Description Alex Mamach 2019-03-29 15:20:12 MDT
Hello,

I was hoping to understand this difference in behavior with the --export=NONE option when used in srun vs sbatch.

When used in sbatch, attempting to execute mpirun commands will lead to errors about launch failures, presumably because some environmental variable is unset.

However, doing the same via an interactive srun job leads to mpirun commands executing successfully.

Is there a difference in how --export=NONE behaves via srun vs sbatch?

We're hoping to understand why mpirun works in srun so we can direct users who are having trouble with sbatch but still prefer the "clean" environment they get with --export=NONE.
Comment 1 Broderick Gardner 2019-04-01 14:47:13 MDT
I'm investigating this to make sure I give you correct information. I should be able to post that information within a couple days. 

Thanks
Comment 2 Broderick Gardner 2019-04-03 15:21:13 MDT
Will you post exactly what you are running and what errors you get? Specifically, what do you expect to work? (in detail; show me example commands and shell scripts)

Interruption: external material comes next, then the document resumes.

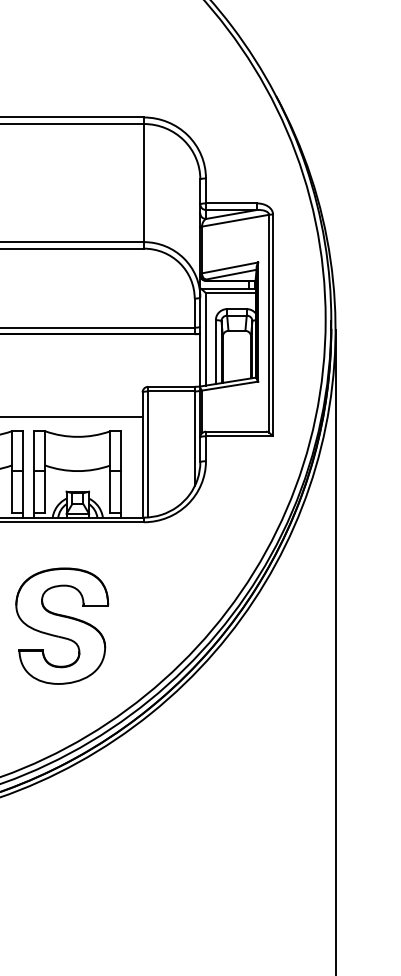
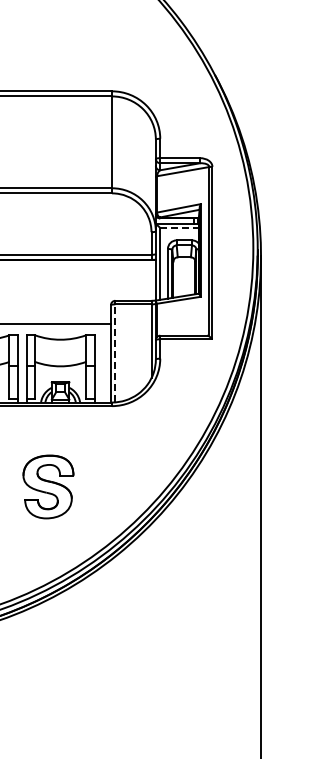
line: (232, 293) -> (180, 228), solid -> dashed
line: (148, 453) -> (115, 352), solid -> dashed
part: (62, 625) -> (48, 486), size x0.7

mpirun inside an interactive srun doesn't work for me.
❯ srun --mpi=pmix -N4 -n4 --preserve-env --pty /usr/bin/bash
[broderick@caesar caesar]$ mpirun mpi/xthi
--------------------------------------------------------------------------
While trying to determine what resources are available, the SLURM
resource allocator expects to find the following environment variables:

    SLURM_NODELIST
    SLURM_TASKS_PER_NODE

However, it was unable to find the following environment variable:

    SLURM_TASKS_PER_NODE
...

This looks like a bug; let me know if you have seen the same thing or if it is working for you.


What MPI implementation and version are you using? OpenMPI, IntelMPI, etc

What version of PMI are you using, if any?

Is there particular reason you are using `mpirun` instead of `srun`?

Thanks
Comment 4 Marshall Garey 2019-04-23 16:10:55 MDT
Marking as duplicate of bug 6772.

*** This ticket has been marked as a duplicate of ticket 6772 ***